Wednesday, December 9, 2009

As a Gallatin student, I had no idea what to expect from this course. I chose it because of subject matter that seemed interesting, plus timing that fit my schedule perfectly. However, "intro to media criticism" was seemingly deceptive, at least to a non-communications major. Prior to receiving the syllabus, I was expecting a course on written criticism in the context of reviews (which come from critics). In other words, an introduction as to how and why critcs formulate their reviews in certain ways. Needless to say, I was taken aback by much of the material being covered, but this course was probably more educational for me than one closer to my original idea would have been.

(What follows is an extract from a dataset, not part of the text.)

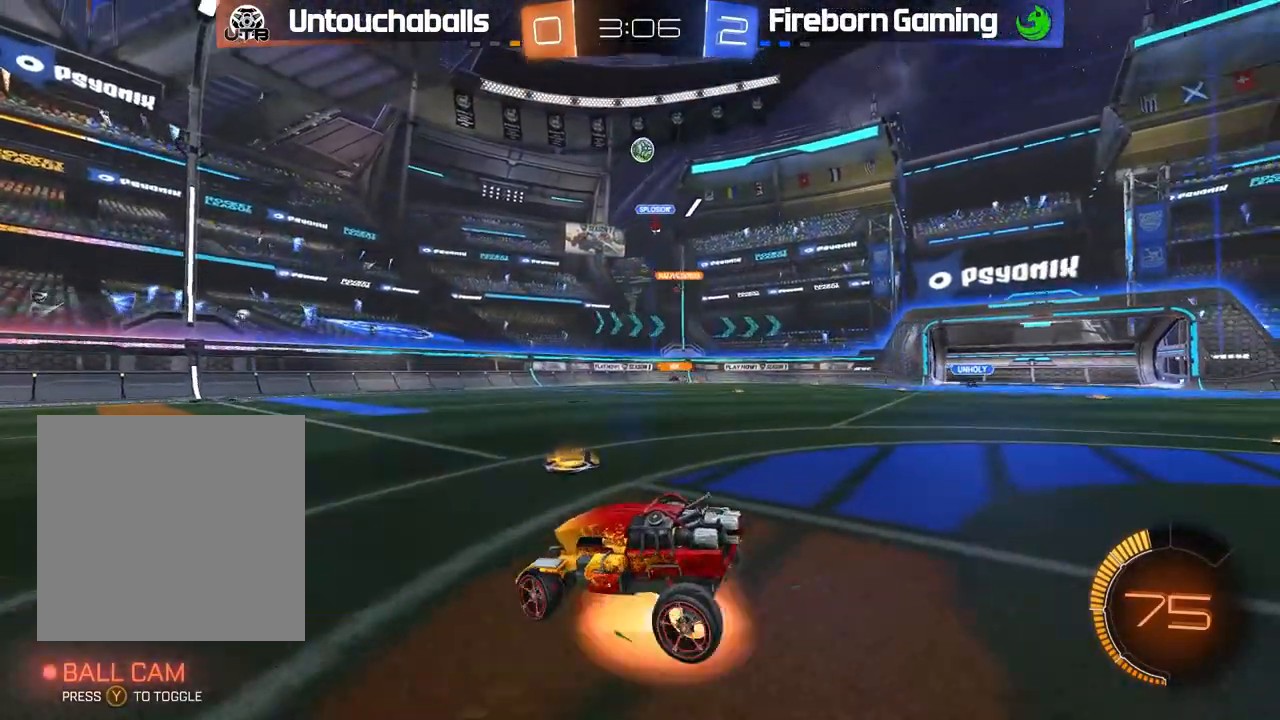
{"dt_ms": 500, "buttons": ["B", "R2"], "left_stick": "center", "events": [[167, "A", "up"], [167, "L2", "up"], [200, "left_stick", "center"], [233, "A", "down"], [233, "B", "down"], [317, "left_stick", "down"], [367, "A", "up"], [400, "left_stick", "center"]]}
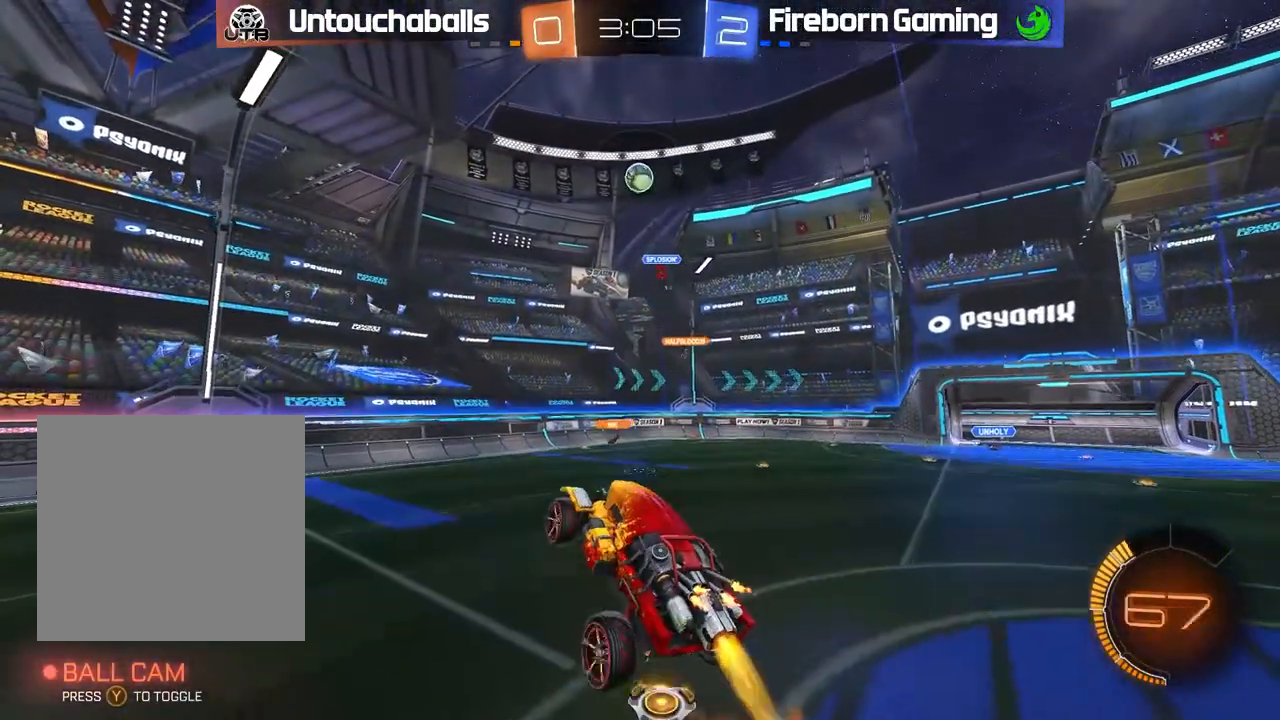
{"dt_ms": 500, "buttons": ["B", "R2"], "left_stick": "center", "events": [[83, "left_stick", "down-right"], [233, "L1", "down"], [233, "left_stick", "down-left"], [317, "left_stick", "up-left"], [400, "L1", "up"], [417, "left_stick", "center"]]}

I'm definitely a fan of the blog format, especially after having been in multiple courses which required posting to and reading from Blackboard, a system which seems to be down as much as it's functional anyway. Especially in a media course, where images and links are so crucial to the subject matter, this is definitely the way to go. However, since blogging seems more informal than writing a formal response to something and posting to Blackboard, I've found that the blogs have sometimes been treated as such, something that's perpetuated by minimal authoritative responses to postings. It must be impossible to find time to read and comment on 30 blog posts weekly, but a little more feedback would have been useful. It also seems awkward to expect equal level posts on Tuesdays (when we've had four days to read) and Thursdays (when we've just had one day)--perhaps Tuesdays can be lengthier or prompted posts, while Thursdays can be briefer or free of a prompt?

The absence policy works well, and I used them sparingly and only when truly necessary, rather than trying to come up with a legitimate excuse, or having to worry about whether or not a valid excuse sounded legitimate enough.

Part of this may have been the terrible acoustics of the classroom, and part of this may have been the gradual waking up seen within a 9:30 class, but I would have liked to have seen and heard more from my classmates. Especially in such a conversation based class, a reconfiguring of the seats (perhaps circular?) would have been useful, and we could have used the conventional seating arrangement for powerpoint lecture or screening days.

I feel somewhat rushed now to produce an excellent presentation and final paper (which are weighted more heavily than our other assignments), with very limited group time. Perhaps you could assign the groups slightly earlier in the semester, so that initial screenings take place outside of class prior to the end-of-semester crunch, even if all concepts haven't been fully covered yet?

All in all, though, definitely an interesting and educational class, one I would recommend, and one I'm glad to have regularly woken up for.